Job: Each entry is to be given again precisely, and no picture may be carried over.

Information:
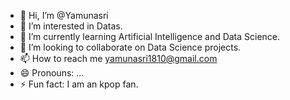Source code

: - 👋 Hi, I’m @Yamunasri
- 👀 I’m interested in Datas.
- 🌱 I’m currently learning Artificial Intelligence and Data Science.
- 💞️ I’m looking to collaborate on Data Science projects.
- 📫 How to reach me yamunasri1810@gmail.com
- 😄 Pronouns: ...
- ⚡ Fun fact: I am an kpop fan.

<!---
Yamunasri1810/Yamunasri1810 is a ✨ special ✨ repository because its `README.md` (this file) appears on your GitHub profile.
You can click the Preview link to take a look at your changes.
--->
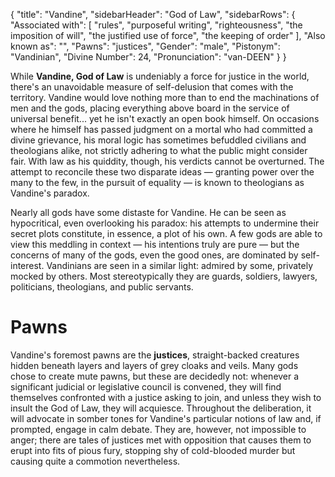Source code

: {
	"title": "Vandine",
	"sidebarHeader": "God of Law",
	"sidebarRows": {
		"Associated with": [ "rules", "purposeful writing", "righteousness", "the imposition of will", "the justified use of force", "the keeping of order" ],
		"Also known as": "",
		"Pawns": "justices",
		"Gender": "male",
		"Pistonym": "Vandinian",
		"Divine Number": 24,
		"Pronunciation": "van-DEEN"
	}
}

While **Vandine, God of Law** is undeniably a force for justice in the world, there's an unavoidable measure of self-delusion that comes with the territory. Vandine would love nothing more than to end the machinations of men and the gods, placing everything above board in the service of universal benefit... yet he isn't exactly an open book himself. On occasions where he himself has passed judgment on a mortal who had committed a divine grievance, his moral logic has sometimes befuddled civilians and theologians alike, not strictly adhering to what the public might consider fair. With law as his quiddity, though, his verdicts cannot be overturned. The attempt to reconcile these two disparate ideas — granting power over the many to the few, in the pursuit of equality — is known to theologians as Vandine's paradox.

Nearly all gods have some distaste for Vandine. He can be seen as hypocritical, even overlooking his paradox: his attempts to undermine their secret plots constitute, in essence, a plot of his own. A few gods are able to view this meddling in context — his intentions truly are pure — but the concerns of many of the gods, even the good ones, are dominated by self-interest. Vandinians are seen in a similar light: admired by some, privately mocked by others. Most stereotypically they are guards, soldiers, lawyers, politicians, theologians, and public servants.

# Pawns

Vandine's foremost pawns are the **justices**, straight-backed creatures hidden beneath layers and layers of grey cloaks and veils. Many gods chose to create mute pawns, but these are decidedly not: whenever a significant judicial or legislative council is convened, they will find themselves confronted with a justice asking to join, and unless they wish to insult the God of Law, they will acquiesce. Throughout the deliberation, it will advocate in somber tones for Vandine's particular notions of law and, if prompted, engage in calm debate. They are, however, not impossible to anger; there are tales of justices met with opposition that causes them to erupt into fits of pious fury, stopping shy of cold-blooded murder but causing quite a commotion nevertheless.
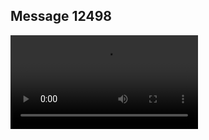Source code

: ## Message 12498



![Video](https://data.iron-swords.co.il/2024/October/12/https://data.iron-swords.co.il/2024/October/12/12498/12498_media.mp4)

Answer box:
Source code

: - 👋 Hi, I’m @Yamunasri
- 👀 I’m interested in Datas.
- 🌱 I’m currently learning Artificial Intelligence and Data Science.
- 💞️ I’m looking to collaborate on Data Science projects.
- 📫 How to reach me yamunasri1810@gmail.com
- 😄 Pronouns: ...
- ⚡ Fun fact: I am an kpop fan.

<!---
Yamunasri1810/Yamunasri1810 is a ✨ special ✨ repository because its `README.md` (this file) appears on your GitHub profile.
You can click the Preview link to take a look at your changes.
--->
Source code

: {
	"title": "Vandine",
	"sidebarHeader": "God of Law",
	"sidebarRows": {
		"Associated with": [ "rules", "purposeful writing", "righteousness", "the imposition of will", "the justified use of force", "the keeping of order" ],
		"Also known as": "",
		"Pawns": "justices",
		"Gender": "male",
		"Pistonym": "Vandinian",
		"Divine Number": 24,
		"Pronunciation": "van-DEEN"
	}
}

While **Vandine, God of Law** is undeniably a force for justice in the world, there's an unavoidable measure of self-delusion that comes with the territory. Vandine would love nothing more than to end the machinations of men and the gods, placing everything above board in the service of universal benefit... yet he isn't exactly an open book himself. On occasions where he himself has passed judgment on a mortal who had committed a divine grievance, his moral logic has sometimes befuddled civilians and theologians alike, not strictly adhering to what the public might consider fair. With law as his quiddity, though, his verdicts cannot be overturned. The attempt to reconcile these two disparate ideas — granting power over the many to the few, in the pursuit of equality — is known to theologians as Vandine's paradox.

Nearly all gods have some distaste for Vandine. He can be seen as hypocritical, even overlooking his paradox: his attempts to undermine their secret plots constitute, in essence, a plot of his own. A few gods are able to view this meddling in context — his intentions truly are pure — but the concerns of many of the gods, even the good ones, are dominated by self-interest. Vandinians are seen in a similar light: admired by some, privately mocked by others. Most stereotypically they are guards, soldiers, lawyers, politicians, theologians, and public servants.

# Pawns

Vandine's foremost pawns are the **justices**, straight-backed creatures hidden beneath layers and layers of grey cloaks and veils. Many gods chose to create mute pawns, but these are decidedly not: whenever a significant judicial or legislative council is convened, they will find themselves confronted with a justice asking to join, and unless they wish to insult the God of Law, they will acquiesce. Throughout the deliberation, it will advocate in somber tones for Vandine's particular notions of law and, if prompted, engage in calm debate. They are, however, not impossible to anger; there are tales of justices met with opposition that causes them to erupt into fits of pious fury, stopping shy of cold-blooded murder but causing quite a commotion nevertheless.
Source code

: ## Message 12498



![Video](https://data.iron-swords.co.il/2024/October/12/https://data.iron-swords.co.il/2024/October/12/12498/12498_media.mp4)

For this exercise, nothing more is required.